**DOKUMENTTEXT:**
Sinn im Unsinn – Suche nach der Wurzel von Problemen in der Zusammenarbeit

– Eine Einführung

Wenn in Unternehmen Schwierigkeiten entstehen, unter denen die Zusammenarbeit leidet, ist die meist reflexartige Reaktion darauf, dass nach einem Schuldigen gesucht wird. Dieses Fingerpointing führt in der Regel zu noch mehr Frust, Zerwürfnissen und häufig lang andauernden Fehden unter Mitarbeitern oder Teams.

Irgendwann geht dann jemand in die innere Kündigung, wird versetzt oder im schlimmsten Fall entlassen. Oft betrifft dies die Führungskräfte, denen dann die Schuld in die Schuhe geschoben wird. Die werden dann durch neue Personen ersetzt und schnell stellt sich heraus, dass -nach einer kurzen Phase des Willens zur Veränderung- alles wieder so ist, wie vorher. Die unerwünschte Kultur des Teams oder des Unternehmens, derentwegen der Vorgänger ja gehen musste, schüttelt sich mal kurz, wirft den Immunapparat an und spuckt die Veränderungsinitiative einfach wieder aus. Die neue Führungskraft findet sich im selben Verhaltensmuster wieder wie ihr Vorgänger… 

Was ist da passiert?

**DEINE AUFGABE:** Schreib den Abschnitt des Dokumenttexts, der mit den Worten „Sinn im Unsinn“ beginnt und mit „Mitarbeitern oder Teams.“ endet, noch einmal ab und benenne dabei „Zusammenarbeit“ in „Kooperation“ um. Stütze dich dabei ausschließlich auf den Dokumenttext.

**QUELLENANGABEN:**
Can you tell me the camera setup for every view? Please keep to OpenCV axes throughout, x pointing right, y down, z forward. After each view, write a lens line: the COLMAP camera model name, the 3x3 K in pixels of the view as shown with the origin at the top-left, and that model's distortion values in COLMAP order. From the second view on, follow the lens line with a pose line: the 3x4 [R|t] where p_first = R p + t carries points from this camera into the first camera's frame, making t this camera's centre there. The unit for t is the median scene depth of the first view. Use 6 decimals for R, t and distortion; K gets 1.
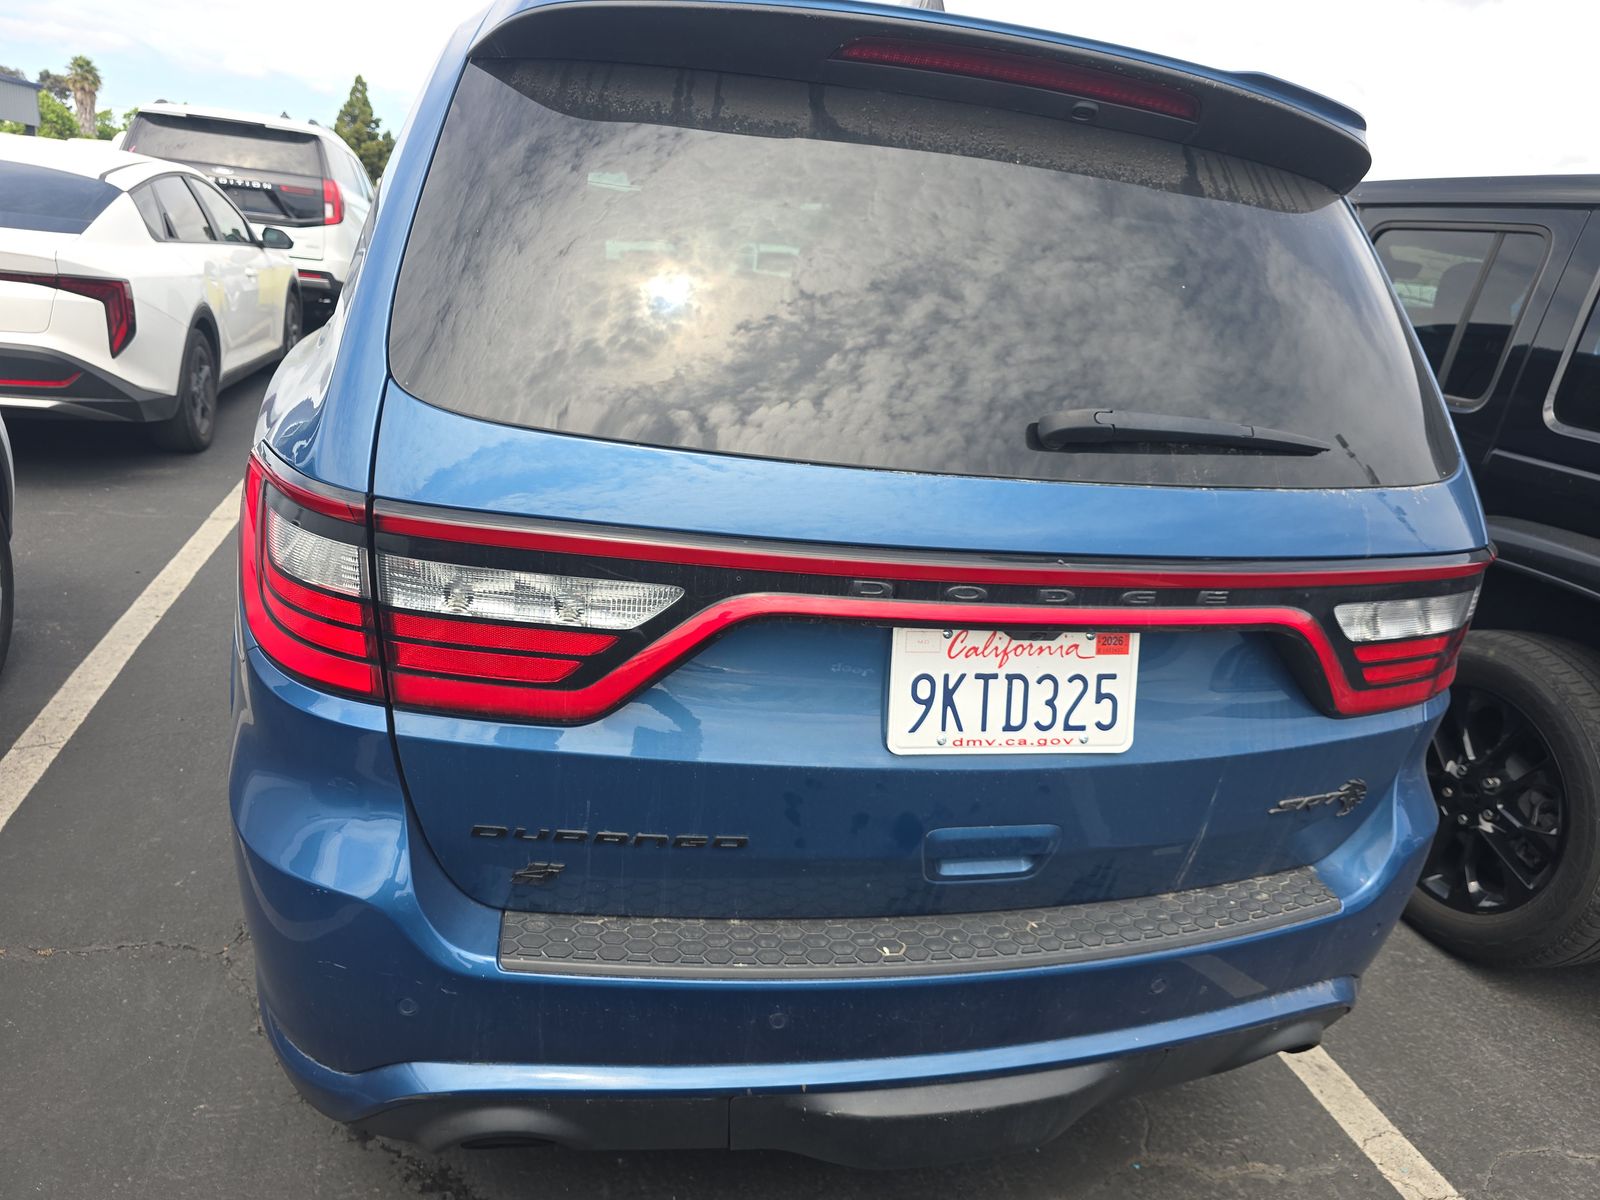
lens RADIAL K [[1083.6, 0, 809.3], [0, 1083.6, 597.4], [0, 0, 1]] dist [0.057956, -0.059426]
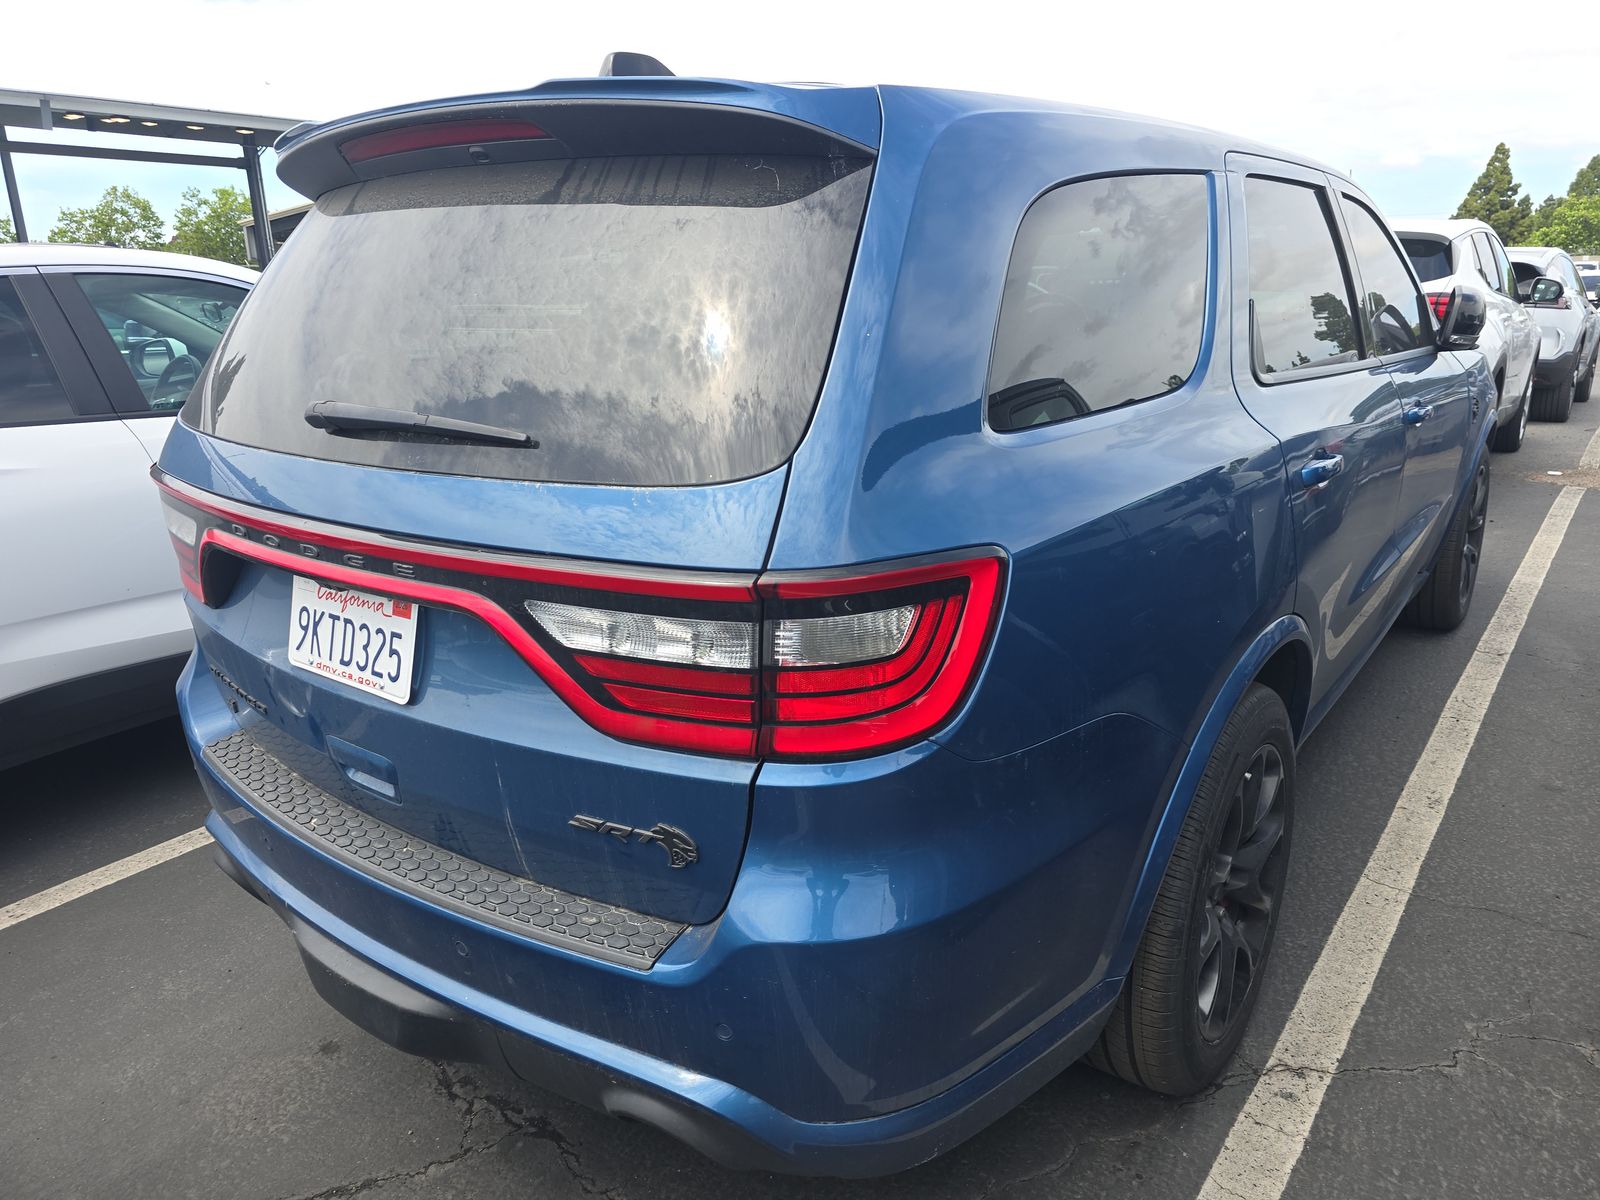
lens RADIAL K [[1083.6, 0, 809.3], [0, 1083.6, 597.4], [0, 0, 1]] dist [0.057956, -0.059426]
pose [[0.602884, 0.099146, -0.791645, 1.490037], [-0.157711, 0.987479, 0.003566, -0.040961], [0.782086, 0.122701, 0.610972, 0.649559]]
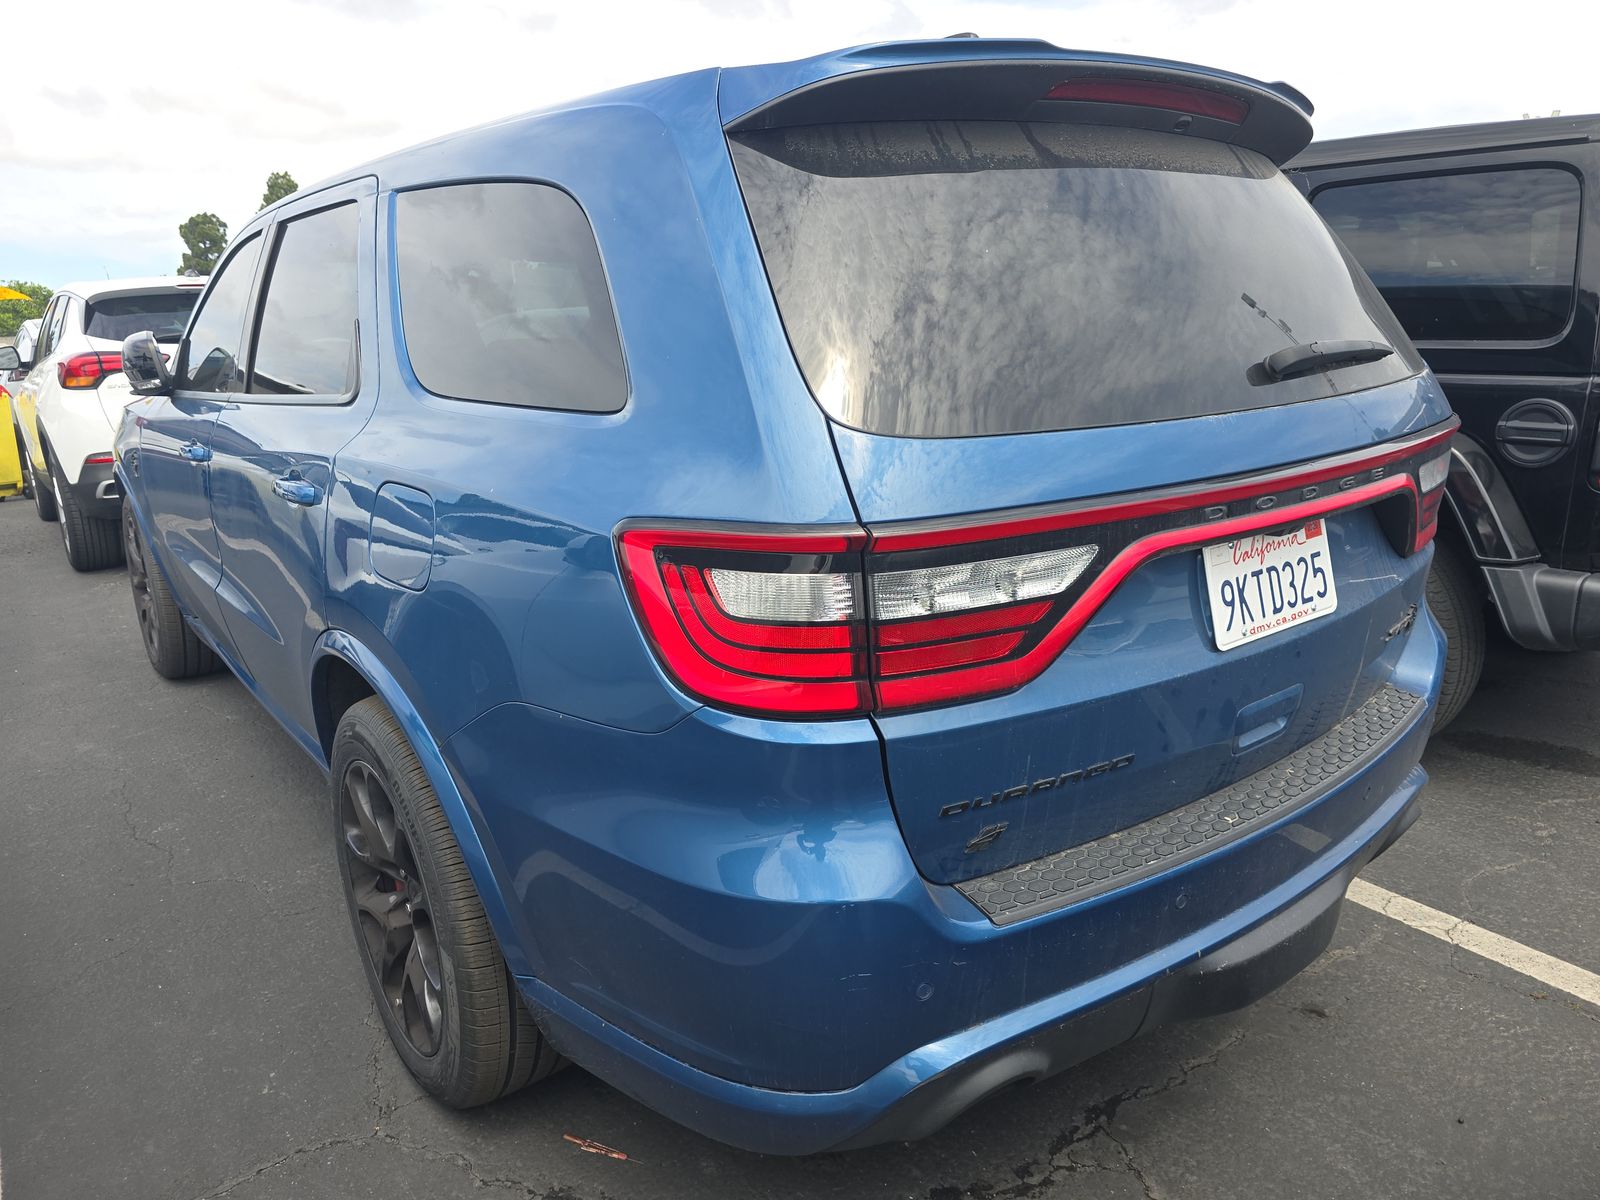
lens RADIAL K [[1083.6, 0, 809.3], [0, 1083.6, 597.4], [0, 0, 1]] dist [0.057956, -0.059426]
pose [[0.914098, -0.237242, 0.328850, -0.710592], [0.249850, 0.968276, 0.004040, -0.032162], [-0.319376, 0.078470, 0.944374, -0.005320]]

**ERGEBNIS:**
Sinn im Unsinn – Suche nach der Wurzel von Problemen in der Kooperation

– Eine Einführung

Wenn in Unternehmen Schwierigkeiten entstehen, unter denen die Kooperation leidet, ist die meist reflexartige Reaktion darauf, dass nach einem Schuldigen gesucht wird. Dieses Fingerpointing führt in der Regel zu noch mehr Frust, Zerwürfnissen und häufig lang andauernden Fehden unter Mitarbeitern oder Teams.